The Gemara asks: From where are these matters? From where is it derived that the open space surrounding the cities of the Levites measured a thousand cubits? Rava said: As the verse states: “And the open spaces of the cities, that you shall give to the Levites, shall be from the wall of the city and outward a thousand cubits round about” (Numbers 35:4). The Torah states: Surround the city with a thousand cubits on all sides to serve as an open space. Consequently, the open space is one quarter of the area.

The Gemara asks: Is it one quarter? It is one half. One thousand cubits is exactly half of the two thousand cubits incorporated into the boundary of the cities of the Levites. Rava said: Bar Adda the surveyor explained the calculation to me: You will find this in a city that is two thousand cubits by two thousand cubits. How many cubits is the extended boundary of the city itself, without the corners? Sixteen million square cubits. Squares measuring two thousand by two thousand cubits are appended to each of the four sides of the city. The area of each of these squares is four million square cubits, and the total area of all the additional squares is sixteen million square cubits. How many cubits are the corners? Sixteen million square cubits, as additional squares of two thousand by two thousand cubits are appended to the corners of the outer boundaries of the cities. Subtract eight million square cubits from the area of the extended boundary for the open space around the city; the first thousand cubits beyond the inhabited part of the city must be left as open space, which amounts to areas measuring one thousand by two thousand cubits on each of the four sides of the city, for a total of eight million square cubits. And subtract another four million square cubits from the corners, as sections of the corners are parallel to the open spaces. How much is the sum total of the area of the open spaces? Twelve million square cubits.

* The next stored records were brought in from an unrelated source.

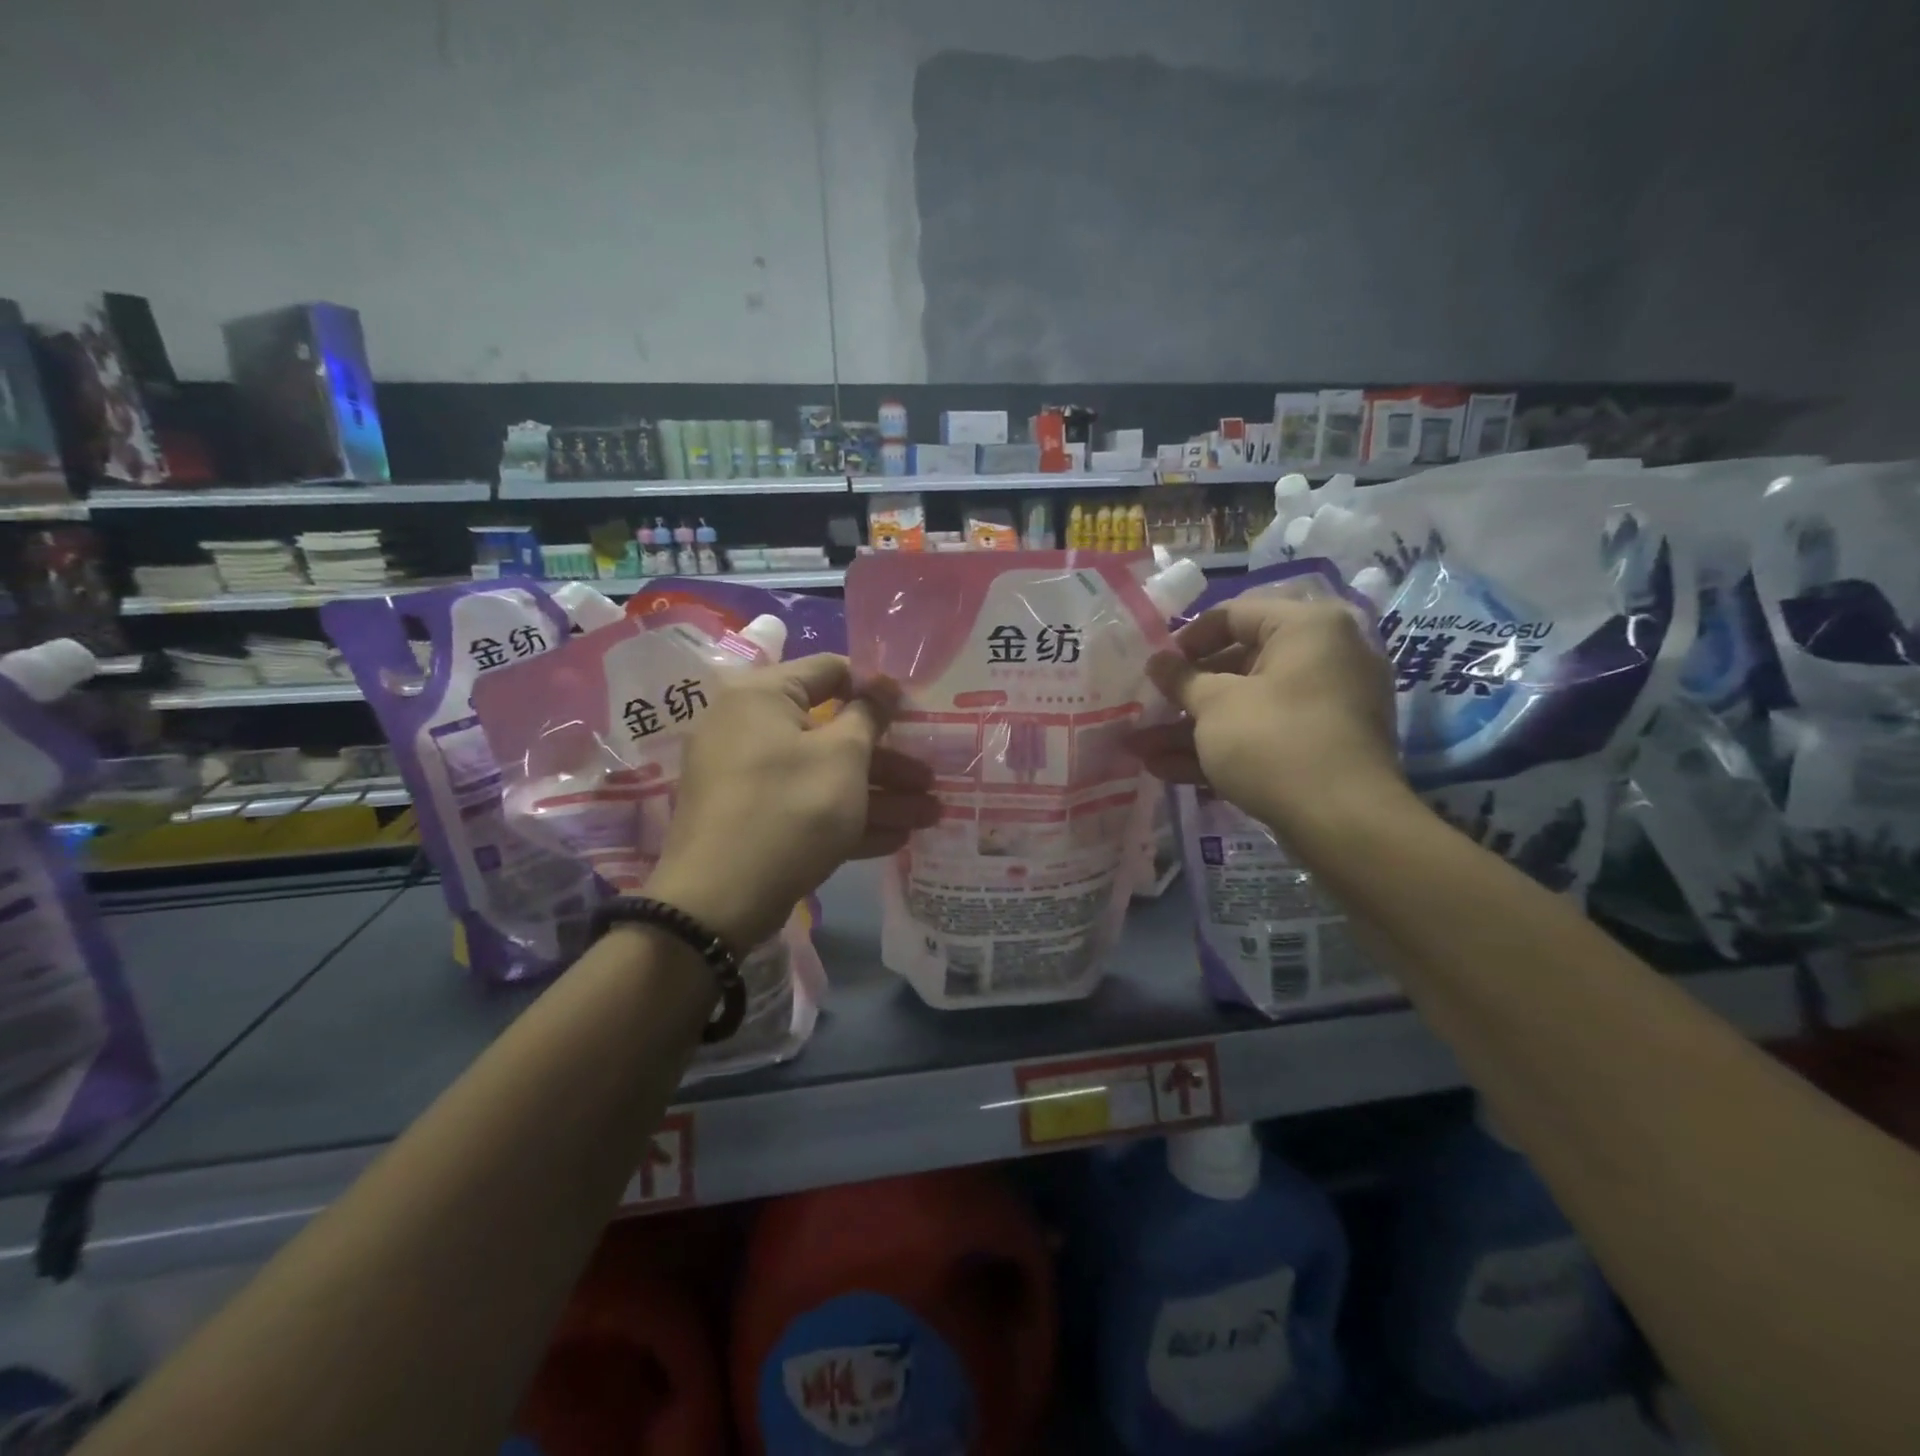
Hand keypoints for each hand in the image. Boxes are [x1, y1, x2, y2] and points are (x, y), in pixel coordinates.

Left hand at [647, 655, 937, 947]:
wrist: (717, 903)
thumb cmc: (789, 809)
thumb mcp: (842, 757)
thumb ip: (869, 716)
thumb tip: (883, 684)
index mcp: (763, 695)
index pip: (830, 670)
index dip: (877, 688)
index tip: (915, 712)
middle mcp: (750, 728)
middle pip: (832, 731)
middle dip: (888, 758)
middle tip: (931, 777)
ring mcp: (748, 778)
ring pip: (824, 775)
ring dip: (879, 794)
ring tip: (931, 814)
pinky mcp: (752, 820)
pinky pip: (806, 806)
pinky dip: (848, 817)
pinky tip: (896, 838)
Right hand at [1127, 596, 1403, 836]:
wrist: (1343, 823)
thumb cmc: (1274, 741)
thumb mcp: (1215, 705)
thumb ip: (1180, 679)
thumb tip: (1157, 661)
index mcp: (1307, 627)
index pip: (1233, 615)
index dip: (1186, 640)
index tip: (1156, 668)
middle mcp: (1324, 657)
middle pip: (1238, 665)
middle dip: (1184, 696)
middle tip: (1146, 711)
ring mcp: (1325, 707)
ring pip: (1246, 707)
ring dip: (1192, 728)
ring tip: (1140, 749)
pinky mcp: (1320, 748)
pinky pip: (1263, 735)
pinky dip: (1221, 748)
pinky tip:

The Gemara asks: According to this calculation, how is the open space found to be one quarter of the area? It is more than one-third. The entire area of the extended boundary is thirty-two million square cubits and the open space occupies twelve million square cubits, which is more than one-third of the total area of the extended boundary.

The Gemara explains: Bring the four million square cubits of the city itself and add them to the area of the limit, and you will arrive at the correct ratio. The Gemara asks: The opens space is still one-third, as the total area of the city and its extended boundary is thirty-six million square cubits, and the area of the open space is twelve million square cubits.

The Gemara answers: Do you think that this halakha was stated with regard to a square city? It was in fact stated with regard to a round city. The open space beyond the city is also round; however, the total extended boundary is squared, so that the total area of a round city with a diameter of two thousand cubits and its extended boundary is thirty-six million square cubits.

The Gemara explains the calculation: How much larger is the area of a square than the area of the circle? One quarter. Subtract one quarter from the twelve million square cubits of open space, and nine million square cubits are left; and nine is precisely one quarter of thirty-six.

Abaye said: You will also find that the open space is one quarter of the total area in a city that is a thousand cubits by a thousand cubits. How many cubits is the extended boundary of the city without the corners? It is eight million square cubits. Additional areas are appended along each side of the city and extending two thousand cubits beyond the city itself. Each of these areas is two thousand cubits by one thousand cubits, for a total area of two million square cubits. Since there are four of these zones, their total area is eight million square cubits. How many cubits are the corners? They are sixteen million square cubits, as squares of two thousand cubits by two thousand cubits are added to each of the four corners.